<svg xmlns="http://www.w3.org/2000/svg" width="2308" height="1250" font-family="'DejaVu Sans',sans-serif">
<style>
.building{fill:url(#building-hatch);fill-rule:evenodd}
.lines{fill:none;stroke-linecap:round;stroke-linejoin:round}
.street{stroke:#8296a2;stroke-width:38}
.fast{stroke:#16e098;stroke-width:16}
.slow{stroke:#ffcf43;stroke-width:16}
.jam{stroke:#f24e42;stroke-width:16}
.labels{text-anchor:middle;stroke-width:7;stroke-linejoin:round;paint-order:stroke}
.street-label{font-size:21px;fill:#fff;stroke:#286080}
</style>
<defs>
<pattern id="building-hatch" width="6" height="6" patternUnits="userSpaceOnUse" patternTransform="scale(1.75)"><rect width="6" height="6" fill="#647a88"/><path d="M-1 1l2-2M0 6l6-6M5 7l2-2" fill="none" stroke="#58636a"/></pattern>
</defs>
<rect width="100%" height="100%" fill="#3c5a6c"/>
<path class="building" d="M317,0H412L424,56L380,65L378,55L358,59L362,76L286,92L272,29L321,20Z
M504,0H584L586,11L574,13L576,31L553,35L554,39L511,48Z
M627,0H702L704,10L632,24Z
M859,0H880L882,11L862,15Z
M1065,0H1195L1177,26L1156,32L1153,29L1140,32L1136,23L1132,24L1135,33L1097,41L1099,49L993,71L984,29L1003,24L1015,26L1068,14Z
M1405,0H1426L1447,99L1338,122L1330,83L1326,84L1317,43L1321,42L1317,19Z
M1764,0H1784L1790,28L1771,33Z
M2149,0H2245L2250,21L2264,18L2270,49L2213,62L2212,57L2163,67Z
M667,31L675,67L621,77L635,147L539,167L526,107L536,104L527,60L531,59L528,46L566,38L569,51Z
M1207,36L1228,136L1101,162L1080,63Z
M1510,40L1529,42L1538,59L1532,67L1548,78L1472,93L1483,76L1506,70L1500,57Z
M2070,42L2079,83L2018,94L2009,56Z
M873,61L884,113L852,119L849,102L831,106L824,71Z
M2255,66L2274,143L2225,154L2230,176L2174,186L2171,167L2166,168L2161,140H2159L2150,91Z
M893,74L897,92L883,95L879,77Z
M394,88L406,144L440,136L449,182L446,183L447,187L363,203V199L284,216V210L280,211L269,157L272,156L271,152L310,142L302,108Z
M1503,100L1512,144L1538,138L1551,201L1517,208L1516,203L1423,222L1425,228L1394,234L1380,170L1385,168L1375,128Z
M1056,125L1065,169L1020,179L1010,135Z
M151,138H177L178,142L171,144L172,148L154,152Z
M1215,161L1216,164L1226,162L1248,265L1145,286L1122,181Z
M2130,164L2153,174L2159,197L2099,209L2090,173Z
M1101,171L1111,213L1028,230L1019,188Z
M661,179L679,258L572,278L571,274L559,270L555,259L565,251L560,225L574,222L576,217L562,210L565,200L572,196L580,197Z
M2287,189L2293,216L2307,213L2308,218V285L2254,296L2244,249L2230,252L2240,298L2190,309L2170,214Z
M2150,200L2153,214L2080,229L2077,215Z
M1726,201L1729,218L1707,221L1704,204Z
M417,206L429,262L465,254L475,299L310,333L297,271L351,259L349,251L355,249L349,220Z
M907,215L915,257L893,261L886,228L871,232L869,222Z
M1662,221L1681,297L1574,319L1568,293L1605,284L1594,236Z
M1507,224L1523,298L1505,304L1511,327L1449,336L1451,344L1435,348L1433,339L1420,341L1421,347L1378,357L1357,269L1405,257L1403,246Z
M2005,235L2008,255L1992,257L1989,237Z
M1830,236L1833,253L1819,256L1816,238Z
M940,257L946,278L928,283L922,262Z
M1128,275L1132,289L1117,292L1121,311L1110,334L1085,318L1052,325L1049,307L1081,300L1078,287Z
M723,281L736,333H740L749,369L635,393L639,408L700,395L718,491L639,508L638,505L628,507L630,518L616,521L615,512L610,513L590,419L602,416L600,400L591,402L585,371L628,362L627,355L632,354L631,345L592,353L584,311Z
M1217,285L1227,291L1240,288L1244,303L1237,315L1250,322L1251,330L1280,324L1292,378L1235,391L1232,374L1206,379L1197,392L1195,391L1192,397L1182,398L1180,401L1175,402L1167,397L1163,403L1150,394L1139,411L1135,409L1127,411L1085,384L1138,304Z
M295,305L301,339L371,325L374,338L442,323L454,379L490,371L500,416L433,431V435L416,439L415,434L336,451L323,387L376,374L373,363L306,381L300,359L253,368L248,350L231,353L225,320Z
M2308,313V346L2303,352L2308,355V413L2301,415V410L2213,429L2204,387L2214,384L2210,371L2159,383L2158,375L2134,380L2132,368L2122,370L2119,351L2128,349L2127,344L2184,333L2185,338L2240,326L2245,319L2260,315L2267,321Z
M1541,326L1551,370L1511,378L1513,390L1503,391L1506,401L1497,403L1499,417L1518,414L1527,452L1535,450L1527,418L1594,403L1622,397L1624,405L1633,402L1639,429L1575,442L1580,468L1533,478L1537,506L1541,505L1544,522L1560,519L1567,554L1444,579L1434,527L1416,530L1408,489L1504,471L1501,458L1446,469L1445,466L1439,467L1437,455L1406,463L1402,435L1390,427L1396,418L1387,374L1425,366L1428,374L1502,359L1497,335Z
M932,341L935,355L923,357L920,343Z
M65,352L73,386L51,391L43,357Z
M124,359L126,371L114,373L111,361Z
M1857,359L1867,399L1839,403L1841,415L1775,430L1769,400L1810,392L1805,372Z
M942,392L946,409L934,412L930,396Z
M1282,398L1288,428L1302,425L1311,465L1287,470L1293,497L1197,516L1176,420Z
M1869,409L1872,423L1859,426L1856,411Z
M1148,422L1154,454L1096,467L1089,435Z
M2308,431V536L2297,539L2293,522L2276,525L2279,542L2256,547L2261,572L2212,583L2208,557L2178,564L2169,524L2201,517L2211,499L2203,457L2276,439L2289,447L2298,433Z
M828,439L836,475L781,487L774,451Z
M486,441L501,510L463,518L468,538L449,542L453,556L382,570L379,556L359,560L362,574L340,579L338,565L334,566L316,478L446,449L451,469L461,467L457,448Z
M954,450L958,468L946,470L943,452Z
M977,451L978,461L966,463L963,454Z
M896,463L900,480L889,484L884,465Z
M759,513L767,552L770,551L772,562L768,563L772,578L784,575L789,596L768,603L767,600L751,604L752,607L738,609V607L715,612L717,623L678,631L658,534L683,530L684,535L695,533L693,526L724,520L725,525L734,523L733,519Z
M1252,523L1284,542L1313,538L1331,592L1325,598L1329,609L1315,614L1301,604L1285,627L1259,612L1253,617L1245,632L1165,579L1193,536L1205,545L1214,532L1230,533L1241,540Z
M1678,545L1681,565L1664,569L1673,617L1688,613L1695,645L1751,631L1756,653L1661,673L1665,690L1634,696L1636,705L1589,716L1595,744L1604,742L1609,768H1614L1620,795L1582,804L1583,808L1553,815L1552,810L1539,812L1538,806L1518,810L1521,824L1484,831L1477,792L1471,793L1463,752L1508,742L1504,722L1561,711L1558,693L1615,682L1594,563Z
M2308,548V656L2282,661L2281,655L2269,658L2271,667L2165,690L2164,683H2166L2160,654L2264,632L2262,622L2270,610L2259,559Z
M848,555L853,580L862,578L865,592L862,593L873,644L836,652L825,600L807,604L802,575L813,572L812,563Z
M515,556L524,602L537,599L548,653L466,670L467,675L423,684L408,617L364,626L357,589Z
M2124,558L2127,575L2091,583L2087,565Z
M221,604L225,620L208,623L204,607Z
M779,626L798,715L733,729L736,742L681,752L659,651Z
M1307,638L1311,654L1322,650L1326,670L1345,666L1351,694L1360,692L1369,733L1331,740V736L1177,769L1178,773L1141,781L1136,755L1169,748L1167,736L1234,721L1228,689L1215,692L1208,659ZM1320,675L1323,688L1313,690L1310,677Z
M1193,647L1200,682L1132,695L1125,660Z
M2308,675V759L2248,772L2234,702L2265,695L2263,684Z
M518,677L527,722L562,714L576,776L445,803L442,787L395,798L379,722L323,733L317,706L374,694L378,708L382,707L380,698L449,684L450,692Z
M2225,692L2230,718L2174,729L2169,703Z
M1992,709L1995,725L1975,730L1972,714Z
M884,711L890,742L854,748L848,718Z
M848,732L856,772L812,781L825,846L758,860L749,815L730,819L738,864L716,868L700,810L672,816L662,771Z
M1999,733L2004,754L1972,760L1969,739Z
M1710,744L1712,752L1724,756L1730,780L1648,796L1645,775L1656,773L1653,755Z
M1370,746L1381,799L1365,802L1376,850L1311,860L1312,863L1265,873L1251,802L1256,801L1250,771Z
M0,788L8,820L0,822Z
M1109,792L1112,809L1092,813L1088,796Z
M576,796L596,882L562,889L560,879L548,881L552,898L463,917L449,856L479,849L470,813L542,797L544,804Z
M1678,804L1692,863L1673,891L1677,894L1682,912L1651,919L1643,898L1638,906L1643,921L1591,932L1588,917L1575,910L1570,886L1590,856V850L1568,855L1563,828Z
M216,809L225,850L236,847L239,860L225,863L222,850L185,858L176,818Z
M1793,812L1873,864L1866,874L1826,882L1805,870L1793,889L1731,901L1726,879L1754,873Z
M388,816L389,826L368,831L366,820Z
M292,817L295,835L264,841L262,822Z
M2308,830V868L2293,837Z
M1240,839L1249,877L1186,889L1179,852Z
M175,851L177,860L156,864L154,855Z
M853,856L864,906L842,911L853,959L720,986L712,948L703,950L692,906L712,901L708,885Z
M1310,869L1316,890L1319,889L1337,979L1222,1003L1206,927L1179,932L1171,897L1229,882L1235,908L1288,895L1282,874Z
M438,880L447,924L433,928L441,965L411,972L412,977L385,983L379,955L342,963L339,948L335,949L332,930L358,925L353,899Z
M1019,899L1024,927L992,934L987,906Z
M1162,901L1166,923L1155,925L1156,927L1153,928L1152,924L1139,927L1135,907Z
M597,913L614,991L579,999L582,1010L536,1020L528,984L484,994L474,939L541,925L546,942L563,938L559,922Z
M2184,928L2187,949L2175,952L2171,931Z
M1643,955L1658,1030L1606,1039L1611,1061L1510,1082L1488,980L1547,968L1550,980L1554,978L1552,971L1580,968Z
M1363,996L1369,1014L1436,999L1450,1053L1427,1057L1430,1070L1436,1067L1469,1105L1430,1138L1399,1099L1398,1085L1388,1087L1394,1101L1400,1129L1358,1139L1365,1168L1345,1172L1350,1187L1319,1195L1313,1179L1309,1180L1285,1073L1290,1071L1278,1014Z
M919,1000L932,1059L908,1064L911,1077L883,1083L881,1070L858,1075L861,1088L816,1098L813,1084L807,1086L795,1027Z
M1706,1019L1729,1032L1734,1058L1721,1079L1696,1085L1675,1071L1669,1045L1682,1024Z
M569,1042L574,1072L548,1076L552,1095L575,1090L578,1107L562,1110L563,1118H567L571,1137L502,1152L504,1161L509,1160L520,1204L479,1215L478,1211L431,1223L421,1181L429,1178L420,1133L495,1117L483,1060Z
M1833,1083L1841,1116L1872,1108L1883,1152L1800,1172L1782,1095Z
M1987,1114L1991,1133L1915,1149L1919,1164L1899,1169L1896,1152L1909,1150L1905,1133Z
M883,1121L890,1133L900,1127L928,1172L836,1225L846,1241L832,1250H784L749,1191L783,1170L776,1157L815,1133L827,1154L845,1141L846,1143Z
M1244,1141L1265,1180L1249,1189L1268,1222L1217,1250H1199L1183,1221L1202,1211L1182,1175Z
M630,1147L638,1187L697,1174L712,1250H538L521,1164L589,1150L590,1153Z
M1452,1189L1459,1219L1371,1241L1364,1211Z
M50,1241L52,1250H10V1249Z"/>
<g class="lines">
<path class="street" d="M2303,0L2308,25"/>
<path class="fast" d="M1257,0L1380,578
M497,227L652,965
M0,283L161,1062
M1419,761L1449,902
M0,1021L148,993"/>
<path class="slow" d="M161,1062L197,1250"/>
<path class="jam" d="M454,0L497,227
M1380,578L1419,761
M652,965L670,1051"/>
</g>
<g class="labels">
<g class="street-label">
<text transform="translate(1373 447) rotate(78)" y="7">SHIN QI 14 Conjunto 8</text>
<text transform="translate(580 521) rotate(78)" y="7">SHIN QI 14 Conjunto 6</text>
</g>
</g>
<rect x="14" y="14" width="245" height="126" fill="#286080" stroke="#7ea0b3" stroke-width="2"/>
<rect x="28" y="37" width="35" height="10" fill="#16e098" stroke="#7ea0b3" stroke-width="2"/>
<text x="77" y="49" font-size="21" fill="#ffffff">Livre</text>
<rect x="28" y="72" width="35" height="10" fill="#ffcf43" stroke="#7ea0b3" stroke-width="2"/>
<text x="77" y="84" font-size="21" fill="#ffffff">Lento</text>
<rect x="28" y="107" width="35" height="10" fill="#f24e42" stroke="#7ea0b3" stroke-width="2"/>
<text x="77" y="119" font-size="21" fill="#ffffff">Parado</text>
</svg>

--- --- ---

# Work required
Search the listing above for the string "none". Copy every line that contains it.

# The completed task
.lines{fill:none;stroke-linecap:round;stroke-linejoin:round}
<pattern id="building-hatch" width="6" height="6" patternUnits="userSpaceOnUse" patternTransform="scale(1.75)"><rect width="6" height="6" fill="#647a88"/><path d="M-1 1l2-2M0 6l6-6M5 7l2-2" fill="none" stroke="#58636a"/></pattern>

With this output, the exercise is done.